In computer programming, the scope of a name binding (an association of a name to an entity, such as a variable) is the part of a program where the name binding is valid; that is, where the name can be used to refer to the entity. In other parts of the program, the name may refer to a different entity (it may have a different binding), or to nothing at all (it may be unbound). Scope helps prevent name collisions by allowing the same name to refer to different objects – as long as the names have separate scopes. The scope of a name binding is also known as the visibility of an entity, particularly in older or more technical literature—this is from the perspective of the referenced entity, not the referencing name.

The term "scope" is also used to refer to the set of all name bindings that are valid within a part of a program or at a given point in a program, which is more correctly referred to as context or environment.[lower-alpha 1]

Strictly speaking[lower-alpha 2] and in practice for most programming languages, "part of a program" refers to a portion of source code (area of text), and is known as lexical scope. In some languages, however, "part of a program" refers to a portion of run time (time period during execution), and is known as dynamic scope. Both of these terms are somewhat misleading—they misuse technical terms, as discussed in the definition—but the distinction itself is accurate and precise, and these are the standard respective terms. Lexical scope is the main focus of this article, with dynamic scope understood by contrast with lexical scope.

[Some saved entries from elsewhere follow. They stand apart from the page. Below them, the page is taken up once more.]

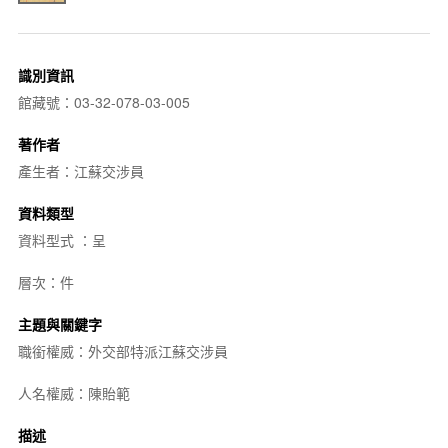
識別資訊
館藏號：03-32-078-03-005
著作者
產生者：江蘇交涉員
資料類型
資料型式 ：呈
層次：件
主題與關鍵字
職銜權威：外交部特派江蘇交涉員
人名權威：陳貽範
描述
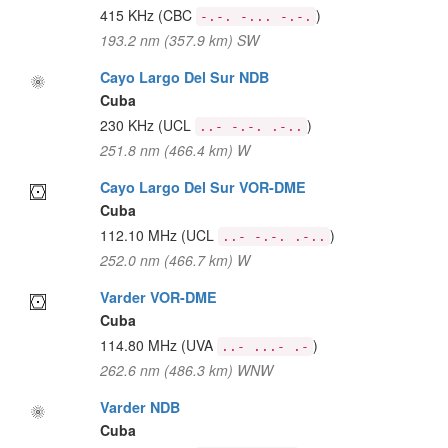
415 KHz
(CBC
)
-.-. -... -.-.
193.2 nm (357.9 km) SW
Cayo Largo Del Sur NDB
Cuba
230 KHz
(UCL
)
..- -.-. .-..
251.8 nm (466.4 km) W
Cayo Largo Del Sur VOR-DME
Cuba
112.10 MHz
(UCL
)
..- -.-. .-..
252.0 nm (466.7 km) W
Varder VOR-DME
Cuba
114.80 MHz
(UVA
)
..- ...- .-
262.6 nm (486.3 km) WNW
Varder NDB
Cuba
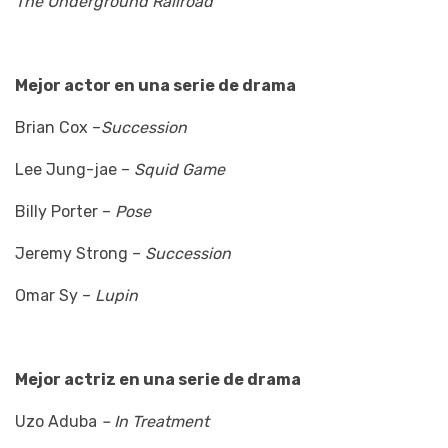
The Underground Railroad
Mejor actor en una serie de drama
Brian Cox –
Succession
Lee Jung-jae –
Squid Game
Billy Porter –
Pose
Jeremy Strong –
Succession
Omar Sy –
Lupin
Mejor actriz en una serie de drama
Uzo Aduba
– In Treatment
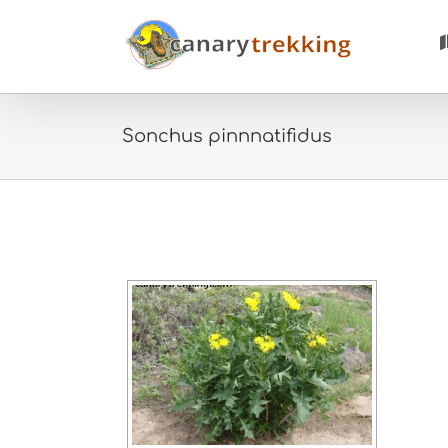
Saltar
al
contenido
Sonchus pinnnatifidus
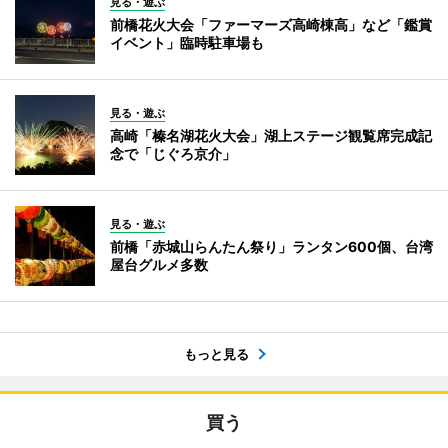
見る・遊ぶ
前橋花火大会「ファーマーズ高崎棟高」など「鑑賞
イベント」臨時駐車場も
見る・遊ぶ
高崎「榛名湖花火大会」湖上ステージ観覧席完成記
念で「じぐろ京介」
見る・遊ぶ
前橋「赤城山らんたん祭り」ランタン600個、台湾
屋台グルメ多数
もっと見る
買う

In most cases, name resolution based on lexical scope is relatively straightforward to use and to implement, as in use one can read backwards in the source code to determine to which entity a name refers, and in implementation one can maintain a list of names and contexts when compiling or interpreting a program. Difficulties arise in name masking, forward declarations, and hoisting, while considerably subtler ones arise with non-local variables, particularly in closures.